More realistically, you'll probably see a massive change in how economies work, assuming that high unemployment lasts long term (historically, frictional unemployment doesn't last very long.)
Not really paradoxical. The answer is automation will increase productivity to the point where most people don't need to work 40+ hours a week to generate enough wealth to enable them to consume as much as they need, and as much as a lot of people even want to.
The only problem is we have a lot of antiquated rules that say stuff like 32+ hours is a full time employee and those are the ones who get benefits. We have a tiny as compared to what it should be individual insurance market because of a bunch of antiquated tax rules that were created which prompted business to compensate people with insurance policies instead of large enough paychecks to just go get their own coverage... We have antiquated ideas and value judgements that term anyone not working full time to be a slacker...
Really the answer is pretty simple. We just need to move to flat taxes and let everyone know you can be a decent human being and only work 16 hours a week.
Repeal the 17th Amendment TODAY! Also Please Read http://www.gnu.org/philosophy/right-to-read.html
for WalMart to employ fewer cashiers than they do now
I still won't shop there.
This has not been my experience with Walmart which seems to vary widely by location from all the stories I've heard.
I do try to avoid it before midnight but even when I've gone during the day it doesn't take significantly longer (if at all) than other stores.
I usually shop between midnight and about 5 AM. It's just less crowded.

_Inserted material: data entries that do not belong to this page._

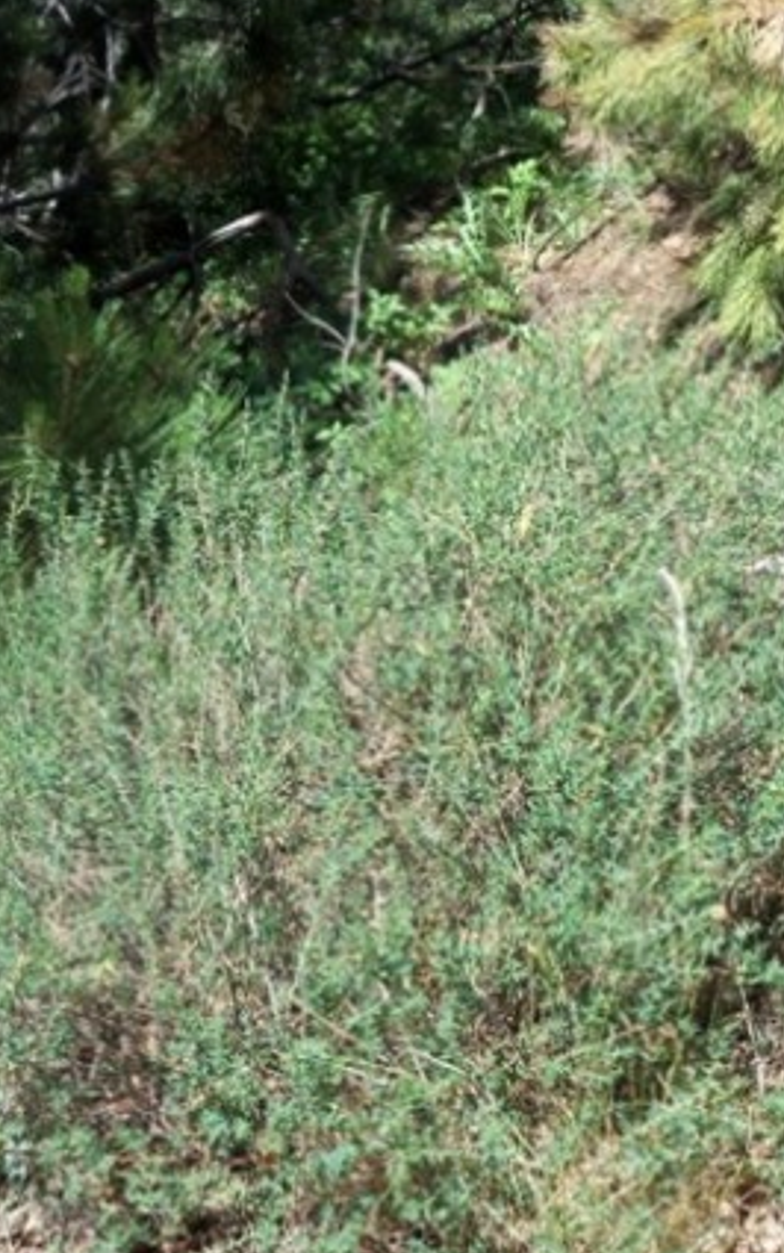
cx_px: 519
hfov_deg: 20.6
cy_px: 790
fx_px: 2152
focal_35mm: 63
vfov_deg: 32.3
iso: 80
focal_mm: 5.7
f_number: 2.9
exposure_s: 1/500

The only problem I've run into while trying to check out is that they do software updates at about 4 AM. Not every night of course but when they do update their registers the whole system is down for about 45 minutes (based on the 2 times I've had it happen when I was there). A cashier told me it can take 15 minutes to an hour.
So there I am with all my groceries wondering if I should wait or just abandon them. I've waited both times.

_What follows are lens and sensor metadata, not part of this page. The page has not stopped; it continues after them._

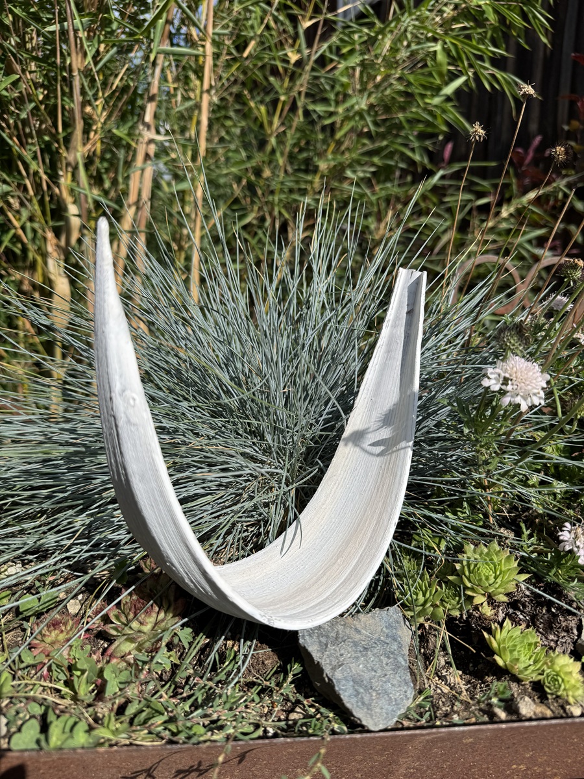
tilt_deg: -12.9
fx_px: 540
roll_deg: -1.6
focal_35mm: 24
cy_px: 390
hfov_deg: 56.8
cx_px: 292
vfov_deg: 71.6
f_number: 1.78
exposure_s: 1/5814
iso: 80
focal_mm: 6.76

It made me curious about their POS system. Back in the early '90s I was a developer for one but that was a much simpler and smaller retailer with different needs than Walmart. I still wonder why it takes that long or why they don't have any way to process customers while they're updating.

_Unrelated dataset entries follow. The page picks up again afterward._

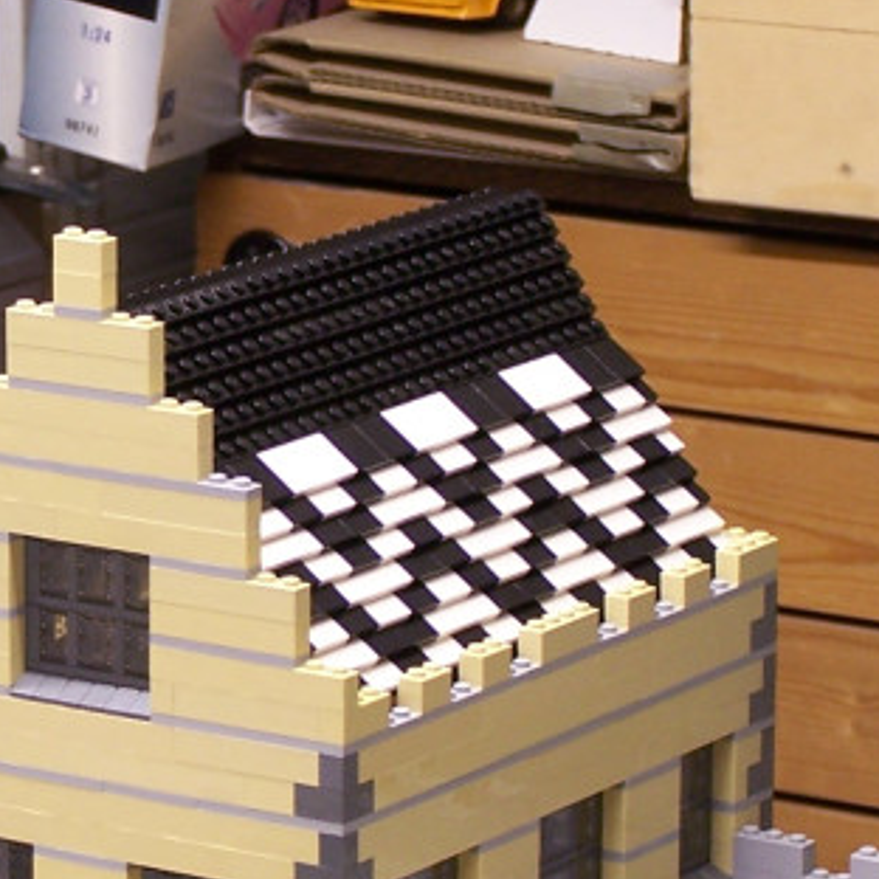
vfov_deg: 7.4
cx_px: -163
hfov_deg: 7.3
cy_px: 434
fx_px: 6837
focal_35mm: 238
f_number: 3.2
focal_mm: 13.7
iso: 80
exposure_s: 1/4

They somehow manage to do end-of-day processes at midnight without shutting down all the registers.
That was something my POS was not capable of but none of those stores were 24 hour operations either.
Not really paradoxical. The answer is automation will increase productivity to the point where most people don't need to work 40+ hours a week to generate enough wealth to enable them to consume as much as they need, and as much as a lot of people even want to.
That is a viable outcome; one among many (hence my comment about a big shift in how economies work) but what is paradoxical is the assumption that automation will just make everybody unable to afford anything. It just doesn't make any logical sense to have an outcome where people are too poor to afford what is produced by automation; after all, the endgame of automation is to make everything less expensive and more practical.